I might feel a little better with a variant for each limit semantic:

	func index(n: IndexDistance, stepsFrom: Index, belowLimit: Index) -> Index				// for when you expect to move up
	func index(n: IndexDistance, stepsFrom: Index, aboveLimit: Index) -> Index			// for when you expect to move down
	func index(n: IndexDistance, stepsFrom: Index, withinLimits: Range<Index>) -> Index	// for when you don't know which direction you're going

>> 3. What is the use case for returning the `limit` instead of returning
>> the fact that we crossed it? I have a hard time thinking of a case
>> where I would want to just bump up against the limit and use it rather
>> than *detect* that I've hit the limit (which would probably call for a
>> return type of `Index?`). Are there common needs that I'm just not
>> thinking of? 
> Sure, for example
>  x[i..<x.index(n, stepsFrom: i, limitedBy: x.endIndex)].sort()
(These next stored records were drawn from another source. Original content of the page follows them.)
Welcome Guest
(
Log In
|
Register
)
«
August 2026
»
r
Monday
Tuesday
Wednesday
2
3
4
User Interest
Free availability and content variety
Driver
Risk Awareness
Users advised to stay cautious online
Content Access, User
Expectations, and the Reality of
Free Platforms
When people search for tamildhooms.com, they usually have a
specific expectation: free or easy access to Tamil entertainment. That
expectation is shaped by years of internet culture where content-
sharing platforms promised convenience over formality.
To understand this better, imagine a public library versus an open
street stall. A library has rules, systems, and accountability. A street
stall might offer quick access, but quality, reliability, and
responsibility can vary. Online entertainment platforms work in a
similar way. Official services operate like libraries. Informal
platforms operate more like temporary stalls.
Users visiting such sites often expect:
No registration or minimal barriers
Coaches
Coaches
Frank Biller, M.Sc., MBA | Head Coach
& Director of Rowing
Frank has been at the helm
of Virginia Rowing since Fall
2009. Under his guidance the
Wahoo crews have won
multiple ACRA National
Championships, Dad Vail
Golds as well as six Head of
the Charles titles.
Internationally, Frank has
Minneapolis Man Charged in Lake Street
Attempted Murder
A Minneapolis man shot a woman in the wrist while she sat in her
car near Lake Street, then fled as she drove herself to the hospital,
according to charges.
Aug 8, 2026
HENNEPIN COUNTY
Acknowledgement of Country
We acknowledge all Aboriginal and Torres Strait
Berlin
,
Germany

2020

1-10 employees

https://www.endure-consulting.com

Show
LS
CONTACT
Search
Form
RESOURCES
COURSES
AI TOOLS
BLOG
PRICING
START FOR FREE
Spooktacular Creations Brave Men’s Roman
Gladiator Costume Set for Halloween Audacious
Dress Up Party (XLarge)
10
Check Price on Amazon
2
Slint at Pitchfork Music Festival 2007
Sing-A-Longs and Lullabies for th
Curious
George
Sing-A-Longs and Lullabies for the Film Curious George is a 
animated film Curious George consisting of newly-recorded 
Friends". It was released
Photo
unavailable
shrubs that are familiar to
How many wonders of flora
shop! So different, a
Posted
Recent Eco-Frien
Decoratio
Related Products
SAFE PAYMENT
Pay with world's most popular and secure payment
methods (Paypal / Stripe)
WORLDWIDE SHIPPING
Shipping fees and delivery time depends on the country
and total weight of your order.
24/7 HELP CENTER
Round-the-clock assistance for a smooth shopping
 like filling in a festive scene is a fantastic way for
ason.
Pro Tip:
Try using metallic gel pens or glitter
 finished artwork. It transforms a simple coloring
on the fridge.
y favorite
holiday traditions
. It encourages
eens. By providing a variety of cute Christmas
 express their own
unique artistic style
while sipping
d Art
Let me restate that. Given that Swift doesn't usually seem to truncate ranges that are too long (though there are exceptions), are we more frequently going to want to stop at the limit, or to detect that the limit has been hit?

>> Should we offer both?
> Definitely not, IMO!  They are utterly redundant, are they not?

Well, an Optional-returning `index(_:stepsFrom:limitedBy:)` can be treated as a truncating version pretty easily. For instance, `prefix(_:)` can do this:

	let end = index(numericCast(maxLength), stepsFrom: startIndex, limitedBy: endIndex) ?? endIndex
	return self[startIndex..<end]

This is a bit of a hassle, and might be less efficient (an optional return, an extra test), but I don't think you can reliably go in the other direction.

(On the other hand, it might be that I'm conceiving of the purpose of `limitedBy` differently from you—I think of it as a safety measure, but you may be thinking of it specifically as an automatic truncation mechanism.)